Nella quinta sala sono esposti i reperti dello scavo fatto a Madre Chiesa, contrada a 10 km. ad ovest da Licata e a 3 km. dal mare di Gaffe, dove è stato portato alla luce un agglomerato di capanne del Medio Bronzo della cultura di Tapsos. La sesta sala ospita i reperti del villaggio, della necropoli e del santuario della cultura di Castellucio del Bronzo Antico, scoperto alla Muculufa, un'altura sul Salso a 20 km. dalla foce. Sono fruttiere su basso piede e brocche con colletto cilindrico, fruttiere su alto piede ed attingitoi.
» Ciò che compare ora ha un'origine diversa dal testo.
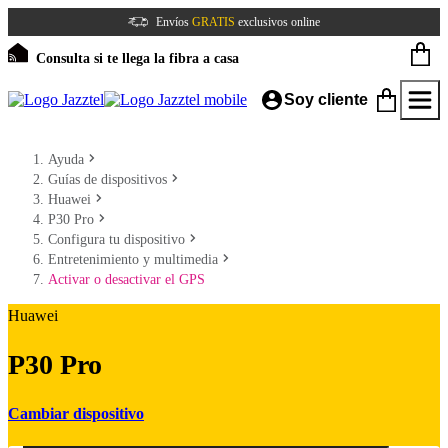
Envíos
GRATIS
exclusivos online
Consulta si te llega la fibra a casa
Soy cliente
Ayuda
Guías de dispositivos
Huawei
P30 Pro
Configura tu dispositivo
Entretenimiento y multimedia
Activar o desactivar el GPS
Huawei
P30 Pro
Cambiar dispositivo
Nell'atrio del chiostro della Badia sono custoditi numerosi elementi architettonici dell'abitato greco di Monte Sant'Angelo (capitelli, colonne, frammenti di trabeazione, macine in pietra lavica), vari sarcofagi provenienti dal convento del Carmine e due interessanti gruppi statuari di ottima fattura e di grande pregio artistico: la Madonna del Soccorso del 1470, della scuola del Gagini, alta cm. 110 e posta su un basamento ottagonale. Proviene dall'aula consiliare del Municipio, ma appartiene alla chiesa del Soccorso dei PP. Agostiniani non più esistente e le quattro Virtù Cardinali (alt. cm. 116) in marmo bianco del sec. XV, opera certa del lombardo Pietro di Bonitate o Boutade, attivo in Sicilia dal 1466 al 1501. Provengono dal convento del Carmine ed appartengo alla struttura di un maestoso sarcofago.